As an indie developer I spend a lot of my time working on my own, however as a contract developer I work in teams of many other developers. Most of the time when I’m contracted I am brought into project in a frantic state of playing the little dutch boy. As a result merges go haywire and sometimes we don’t pay enough attention and undo a fix due to a git conflict.
Here’s the workflow I use, and I try to encourage others as well, it keeps things safe.
First if you’re doing a quick fix, generally the remote branch you started from hasn’t changed. But if it’s a several day fix, you may find that your remote branch you started on has had updates. You want those, and if you’re really paying attention would have merged those as you went along.
My workflow on a team are these processes.
1) Create a version branch that you’re working on.
2) Everyone branch off that version when applying fixes / features to the next version
*3) When a fix is done, do a pull request (code review, if not using Bitbucket / gitHub)
4) When approved, merge back into the develop version, and delete the fix branch.
5) other developers should then update their working branches to make sure they pull in the changes made, as their commits will happen on later.
Here’s a crude example:
Here we are with our 3 branches
In this case you can see that everyone started from develop/1.0.0.
We then created 3 branches off that. Branch 1 bugfix_ticket_355 was committed first as it’s a step ahead. Let’s say 355 was then merged to develop
Now you can see develop is a step ahead of our other tickets. Well since those haven’t committed yet we may have some conflicts. We never want to push conflicts, so here is where my workflow kicks in.
2 Scenarios: Developer A has the feature 353 ticket. Developer B has the 345 bugfix
Developer A, knowing he just had a remote merge as he did the pull request, then updates his local branch with the changes.
DA -> Git fetch
DA -> git merge origin/develop/1.0.0
Developer B does not update, as he was in the toilet.
Developer A is up to date, Developer B is not.
Seasons change, time passes.

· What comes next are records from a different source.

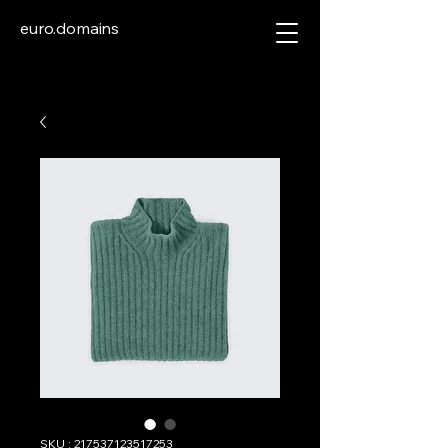
euro.domains
SKU : 217537123517253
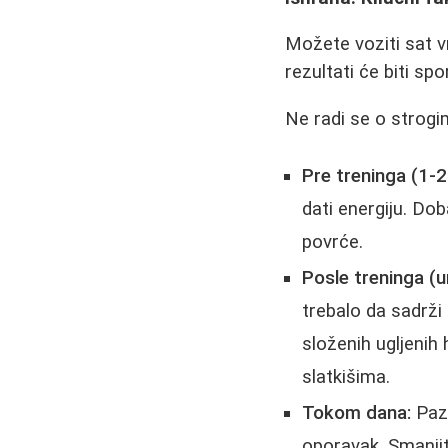
Možete voziti sat v
rezultati će biti spo
Ne radi se o strogi
Pre treninga (1-2 
dati energiju. Dob
povrće.
Posle treninga (
trebalo da sadrži 
složenih ugljenih 
slatkišima.
Tokom dana:
Pazi
oporavak. Smanjit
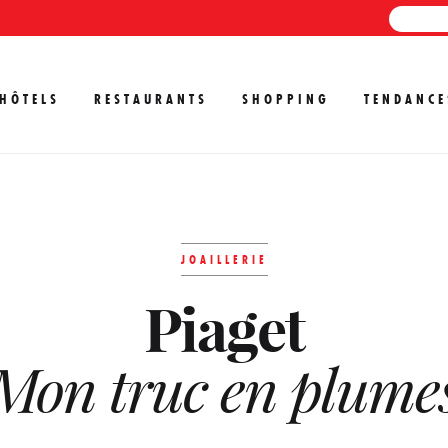
HÔTELS
RESTAURANTS
SHOPPING
TENDANCE
JOAILLERIE
Piaget
Mon truc en plume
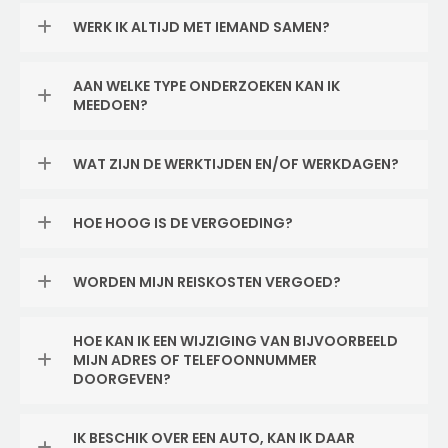
WERK IK ALTIJD MET IEMAND SAMEN?
AAN WELKE TYPE ONDERZOEKEN KAN IK
MEEDOEN?
WAT ZIJN DE WERKTIJDEN EN/OF WERKDAGEN?
HOE HOOG IS DE VERGOEDING?
WORDEN MIJN REISKOSTEN VERGOED?
HOE KAN IK EEN WIJZIGING VAN BIJVOORBEELD
MIJN ADRES OF TELEFOONNUMMER
DOORGEVEN?
IK BESCHIK OVER EEN AUTO, KAN IK DAAR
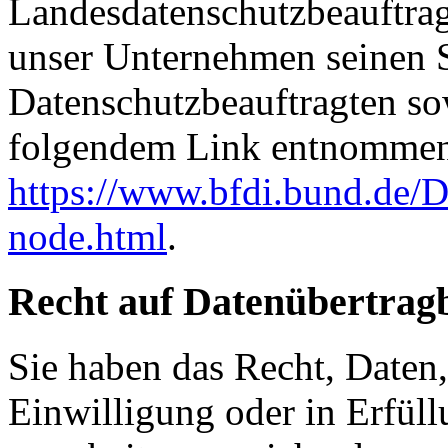
Landesdatenschutzbeauftrag
unser Unternehmen seinen Si
Datenschutzbeauftragten s
folgendem Link entnommen
https://www.bfdi.bund.de/D
node.html
.
Recht auf Datenübertrag
Sie haben das Recht, Daten,
Einwilligung oder in Erfüll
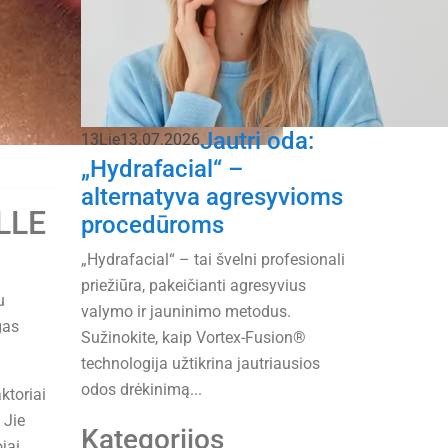
Jautri oda:
13
Lie
13.07.2026
„Hydrafacial“ –
alternatyva agresyvioms
ELLE
procedūroms
„Hydrafacial“ – tai švelni profesionali
priežiūra, pakeičianti agresyvius
u
valymo ir jauninimo metodus.
gas
Sužinokite, kaip Vortex-Fusion®
technologija užtikrina jautriausios
odos drėkinimą...
ktoriai
 Jie
Kategorijos
jai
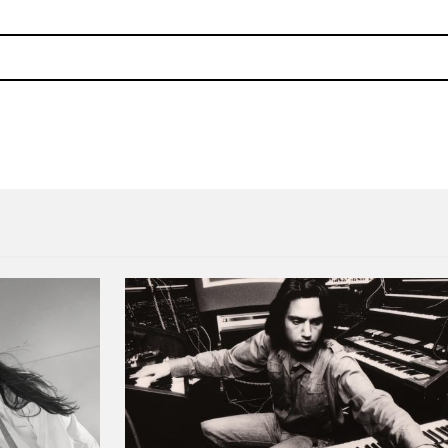
 batalla de bandas en 1998
Descarga tu energía con lo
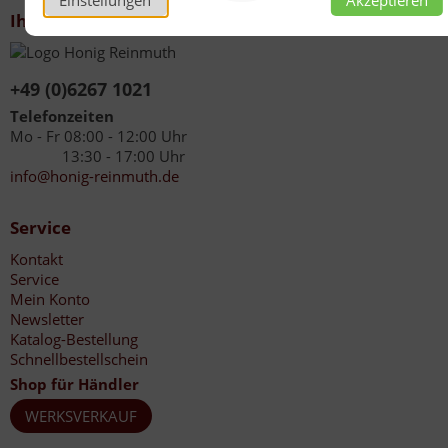
Einstellungen
Akzeptieren
Ihr Kontakt zu uns
+49 (0)6267 1021
Telefonzeiten
Mo - Fr 08:00 - 12:00 Uhr
13:30 - 17:00 Uhr
info@honig-reinmuth.de
Service
Kontakt
Service
Mein Konto
Newsletter
Katalog-Bestellung
Schnellbestellschein
Shop für Händler
WERKSVERKAUF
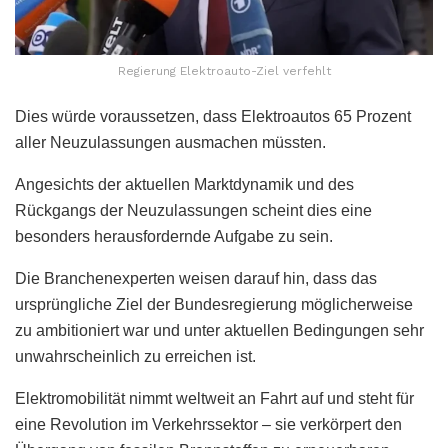
Regierung Elektroauto-Ziel verfehlt
Dies würde voraussetzen, dass Elektroautos 65 Prozent
aller Neuzulassungen ausmachen müssten.
Angesichts der aktuellen Marktdynamik und des
Rückgangs der Neuzulassungen scheint dies eine
besonders herausfordernde Aufgabe zu sein.
Die Branchenexperten weisen darauf hin, dass das
ursprüngliche Ziel der Bundesregierung möglicherweise
zu ambitioniert war und unter aktuellen Bedingungen sehr
unwahrscheinlich zu erreichen ist.
Elektromobilität nimmt weltweit an Fahrt auf und steht für
eine Revolution im Verkehrssektor – sie verkörpert den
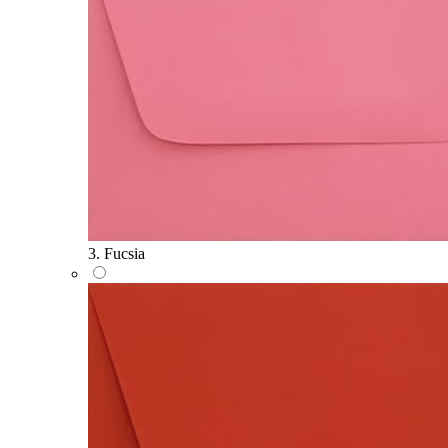
3. Fucsia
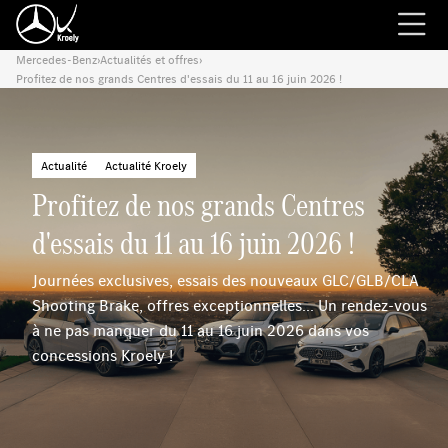
Mercedes-Benz
›
Actualités et offres
›
Profitez de nos grands Centres d'essais du 11 au 16 juin 2026 !
Actualité
Actualité Kroely
Profitez de nos grands Centres
d'essais du 11 au 16 juin 2026 !
Journées exclusives, essais des nouveaux GLC/GLB/CLA
Shooting Brake, offres exceptionnelles... Un rendez-vous
à ne pas manquer du 11 au 16 juin 2026 dans vos
concessions Kroely !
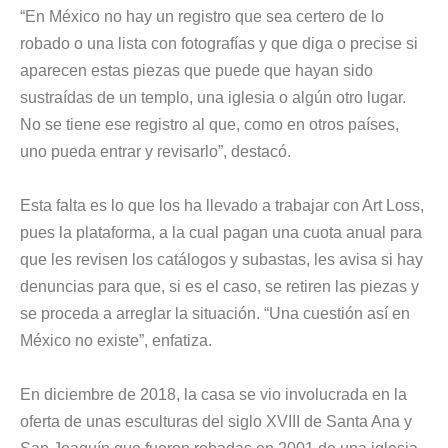
“En México no hay un registro que sea certero de lo
robado o una lista con fotografías y que diga o precise si
aparecen estas piezas que puede que hayan sido
sustraídas de un templo, una iglesia o algún otro lugar.
No se tiene ese registro al que, como en otros países,
uno pueda entrar y revisarlo”, destacó.
Esta falta es lo que los ha llevado a trabajar con Art Loss,
pues la plataforma, a la cual pagan una cuota anual para
que les revisen los catálogos y subastas, les avisa si hay
denuncias para que, si es el caso, se retiren las piezas y
se proceda a arreglar la situación. “Una cuestión así en
México no existe”, enfatiza.
En diciembre de 2018, la casa se vio involucrada en la
oferta de unas esculturas del siglo XVIII de Santa Ana y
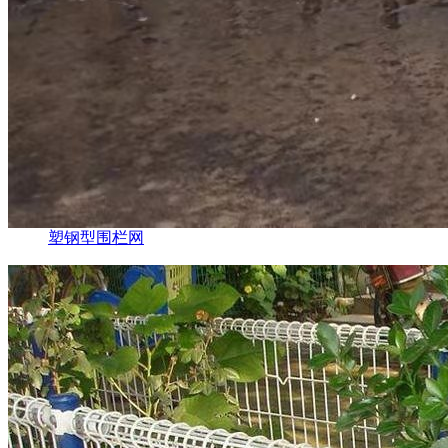
塑钢型围栏网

Developer B is ready to push.
So before pushing to the remote this is what Dev B should do:
— Safe Merge —
>git fetch origin
>git checkout -b remote_merge //branch off the bugfix working branch, in case something goes wrong your original branch is intact
>git merge origin/develop/1.0.0
>!–conflicts–! – Grab another dev to review with
>resolve conflicts >git mergetool<
>git commit -m “resolved conflicts with remote”
>git checkout bugfix… branch //return to the actual working branch
>git merge remote_merge
//Safely merges as you already resolved all conflicts, now safe to push up
>git branch -D remote_merge //delete the local merge branch as it’s not needed anymore
>git push origin
–Code review, rinse repeat
This becomes second nature after a while, but I just thought I’d document it here. It may sound like gobbly goo, or too much work for something ‘simple’, but just wait till a bad merge comments out a feature that takes your app down for a couple weeks of investigations just to find out you did a bad merge.
Rules to live by:
When working on team, all conflicts resolved in tandem.
Pull requests work, do them.
Never push up a branch without testing the merge locally. Leave your remotes clean.